Algorithm Selection as a Bandit Problem with Unbounded Losses

TL;DR

This paper introduces a new bandit-based framework for algorithm selection that handles unbounded and unknown losses, providing theoretical regret bounds and preliminary experimental validation.

Contribution

It proposes a simplified bandit model for algorithm selection with unbounded losses and adapts an existing solver, with proven regret bounds and initial experimental results.

Findings

Proven regret bounds for the adapted bandit algorithm.

Successful preliminary experiments on SAT solvers.

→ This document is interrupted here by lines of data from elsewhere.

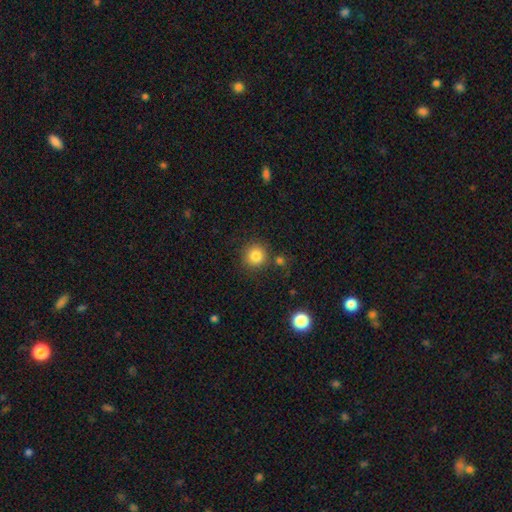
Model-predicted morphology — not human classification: Q: Smooth or featured?
A: smooth (84%); runner-up: star or artifact (11%)
Q: How rounded?
A: round (93%); runner-up: in between (6%)
Q: Merging?
A: none (83%); runner-up: minor disturbance (8%)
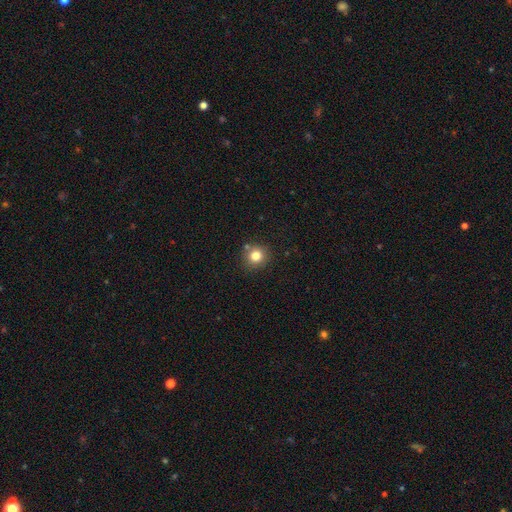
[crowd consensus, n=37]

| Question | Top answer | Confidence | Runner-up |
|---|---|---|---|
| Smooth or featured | smooth | 92% | star or artifact (5%) |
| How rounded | round | 94% | in between (6%) |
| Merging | none | 74% | minor disturbance (14%) |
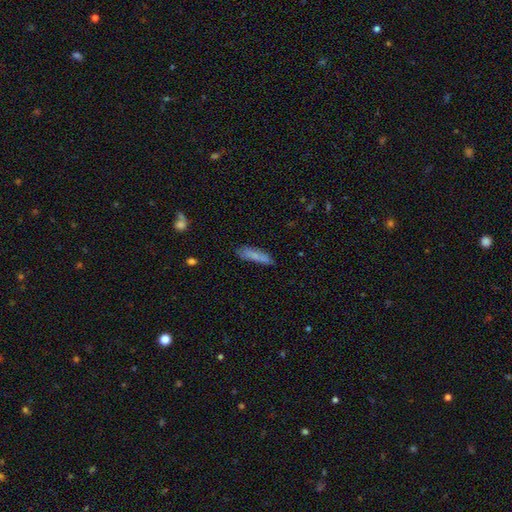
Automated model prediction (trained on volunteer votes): A smooth galaxy with no disk features (78%) that is cigar-shaped (77%).

Vote fractions:
- Smooth or featured? smooth: 78% / featured or disk: 14% / star or artifact: 7%
- How rounded? cigar-shaped: 77% / in between: 21% / round: 2%
- Merging? none: 72% / minor disturbance: 20% / major disturbance: 5% / merger: 4%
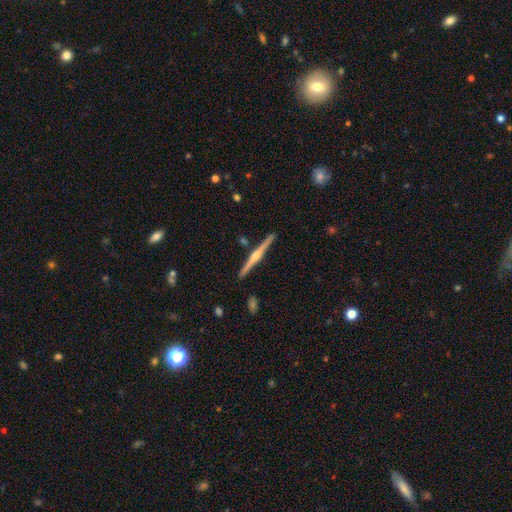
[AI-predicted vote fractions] Smooth or featured? featured or disk (79%)
Edge-on disk? yes (99%)
Edge-on bulge? rounded (86%)
Merging? none (90%)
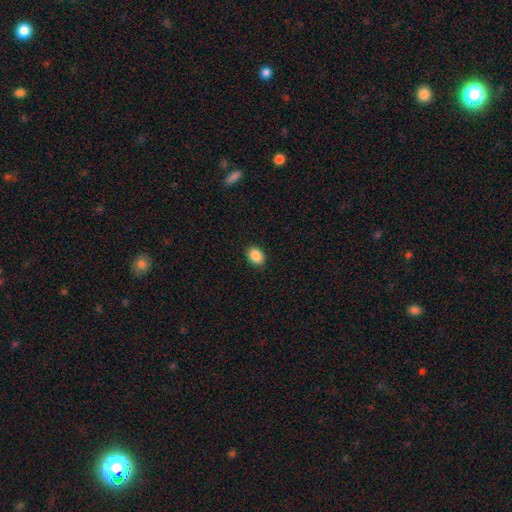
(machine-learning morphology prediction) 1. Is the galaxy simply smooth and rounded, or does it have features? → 88% smooth, 8% star or artifact, 3% featured or disk.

Framework effectively manages unbounded, unknown losses.

Abstract

Algorithm selection is typically based on models of algorithm performance, learned during a separate offline training sequence, which can be prohibitively expensive. In recent work, we adopted an online approach, in which a performance model is iteratively updated and used to guide selection on a sequence of problem instances. The resulting exploration-exploitation trade-off was represented as a bandit problem with expert advice, using an existing solver for this game, but this required the setting of an arbitrary bound on algorithm runtimes, thus invalidating the optimal regret of the solver. In this paper, we propose a simpler framework for representing algorithm selection as a bandit problem, with partial information, and an unknown bound on losses. We adapt an existing solver to this game, proving a bound on its expected regret, which holds also for the resulting algorithm selection technique. We present preliminary experiments with a set of SAT solvers on a mixed SAT-UNSAT benchmark.